Unseenlabs, a French company developing a satellite system for maritime domain awareness, launched its fifth satellite, BRO-5, on Transporter-3. “The deployment of BRO-5 enables us to strengthen our international activities,” Clément Galic, chief executive of Unseenlabs, said in a statement.
There were newcomers as well. OroraTech, a German startup, launched the first in a series of cubesats equipped with thermal infrared camera intended to provide early warnings of wildfires. The company developed the satellite in cooperation with Spire.
“With the current demonstration mission, OroraTech wants to prove that the technology is suitable for use in space,” said Wolfgang Neubert of APEX Ventures, an investor in OroraTech, in a company statement. “The first data will show what will be possible in the future and pave the way to improved coverage and more accurate predictions.”The Falcon 9 booster that launched Transporter-3 descends to a landing at Cape Canaveral. Credit: SpaceNews/Jeff Foust
The Dubai Electricity and Water Authority (DEWA) flew a three-unit cubesat on Transporter-3, which it claims is the first nanosatellite launched by a utility. DEWA-SAT 1 will be used for internet-of-things applications for its electrical and water systems.
DEWA-SAT 1 was one of three satellites on Transporter-3 built by NanoAvionics. A second was HYPSO-1, a six-unit cubesat for the Norwegian University of Science and Technology for ocean science studies. The third was ETV-A1, a 16-unit cubesat built for Sen, a company that plans to provide ultra-high-definition video from space. ETV-A1 weighed more than 29 kilograms, making it the heaviest satellite launched to date by NanoAvionics.
Many of the satellites on the launch were arranged by aggregators such as D-Orbit, Exolaunch and Spaceflight, including an ION Satellite Carrier by D-Orbit that will later release its payloads. Spaceflight had planned to fly a Sherpa tug on Transporter-3 but was forced to remove it from the mission after its chemical propulsion system developed a leak during launch processing.
One of the 10 satellites on that Sherpa, VZLUSAT-2 by the Czech research center VZLU, was flown by D-Orbit instead. Three satellites from Umbra and an unnamed customer — thought to be Capella Space — also remained on Transporter-3. Spaceflight spokesperson Jodi Sorensen said she believed most of the other payloads originally set to launch on Transporter-3 had been remanifested on other launches.

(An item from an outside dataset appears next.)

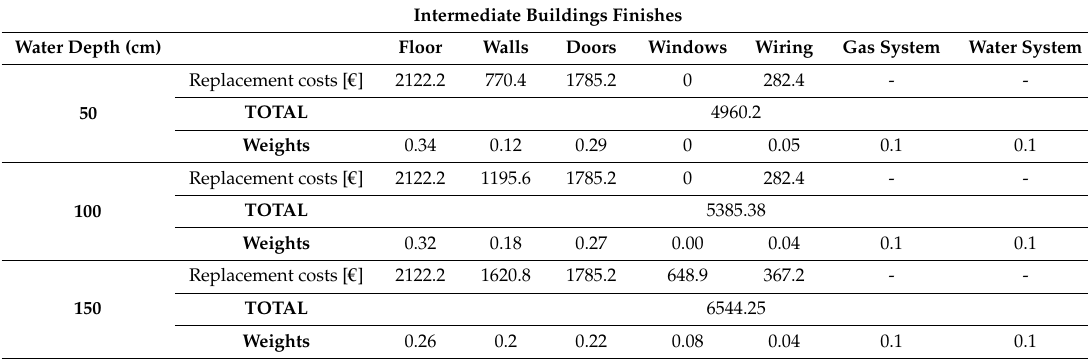
Table 3. Damage to intermediate building finishes related to water depth.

The Transporter-3 mission followed two previous dedicated rideshare missions in January and June 2021. The company has also flown some satellites as secondary payloads on Starlink launches. The low cost SpaceX offers for rideshare payloads has turned those missions into major competition for the growing number of small launch vehicle developers that offer greater control over orbit and schedule, but at significantly higher prices.

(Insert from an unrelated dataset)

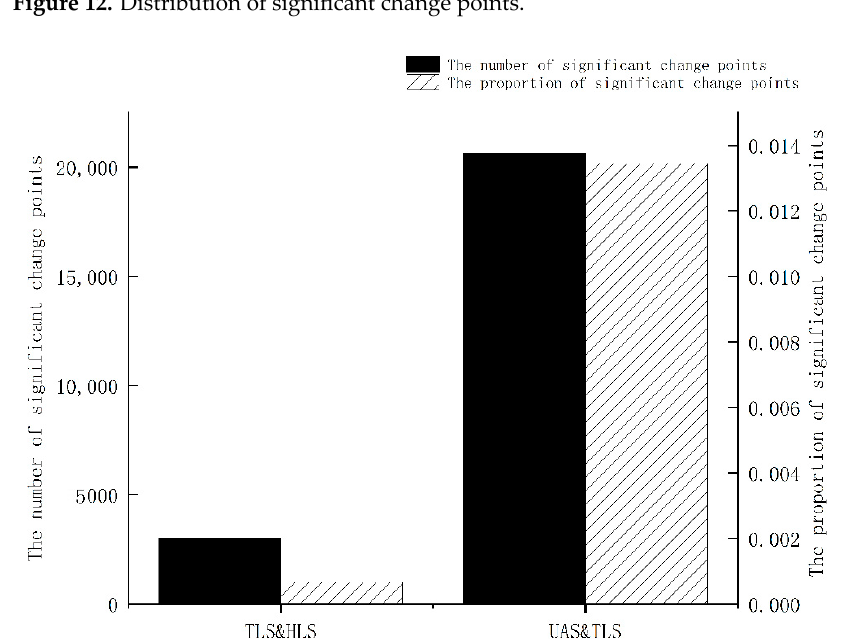
Figure 12. Distribution of significant change points.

SpaceX is planning up to three more dedicated rideshare launches this year. Kleos, a Luxembourg-based company developing a constellation of radio-frequency monitoring satellites, said Jan. 13 that it will launch its next cluster of smallsats on SpaceX’s next dedicated rideshare mission, Transporter-4, in April. Kleos had planned to launch those satellites on Transporter-3 through Spaceflight.